LOWER QUALITY SERVICE
Lured by the promise of lower overhead and wages, companies were blind sighted to potential problems that could arise from sending their Customer Service jobs overseas. More than half of customer service outsourcing projects that were sent to India or other countries turned out to be a customer service nightmare. With lower service standards, a language barrier and overall lower education, these companies were quickly losing customers due to bad customer service. A 2010 study showed that only 58% of customers were satisfied when a call was handled by offshore agents versus 79% who were satisfied when dealing with U.S. based agents.

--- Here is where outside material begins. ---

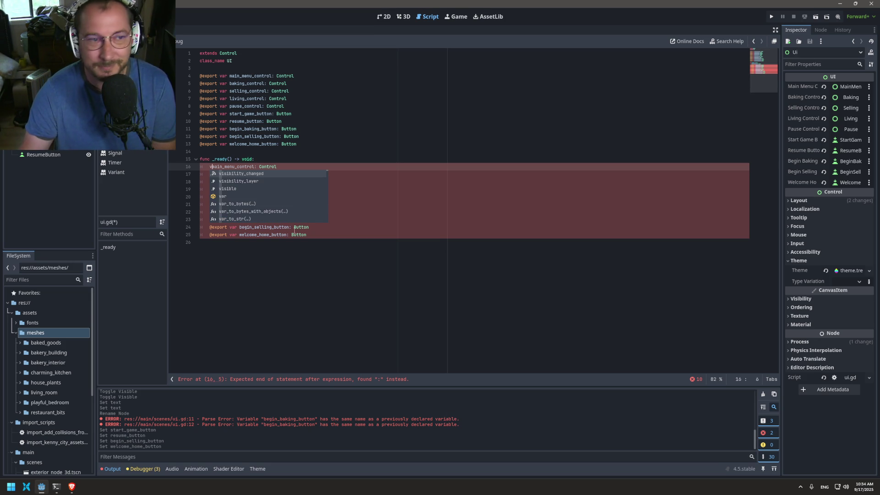
key(BackSpace)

When businesses first started moving their call centers abroad, wages were significantly lower. However, over the last decade or so, wages have been on the rise as much as 20% due to tightening competition. The cost difference between operating a call center in the US vs India had narrowed to a marginal 10%. Centers were realizing, also, that the cost savings that had been coming from lower operation costs, were being lost as customers switched to competitors with better customer service. Shifting back to the domestic sphere made much more financial sense. With higher educated employees who had no language barrier, and an understanding of local culture, they could offer better customer service.
SECURITY AND FRAUD
Outsourced call centers situated in foreign countries have faced increased scrutiny, as more and more problems arise due to issues of security and fraud. Whereas American call centers have a strict hiring policy and background checks that mitigate many of these potential issues with security, the hiring process in countries such as India are not as stringent.
Other problems such as tightening labor markets, appreciating currencies, dealing with hiring knowledgable legal council skilled in foreign law, recruiting and management of overseas sites have pushed companies back to domestic soil.
Over the next 3 years only 4% of companies plan to employ offshore call center agents. Meanwhile, the number of American’s employed at call centers has continued to rise. Between 2009 and 2012, U.S. based call centers grew at an annual rate of around 20%. That growth is projected to stay the same until at least 2018.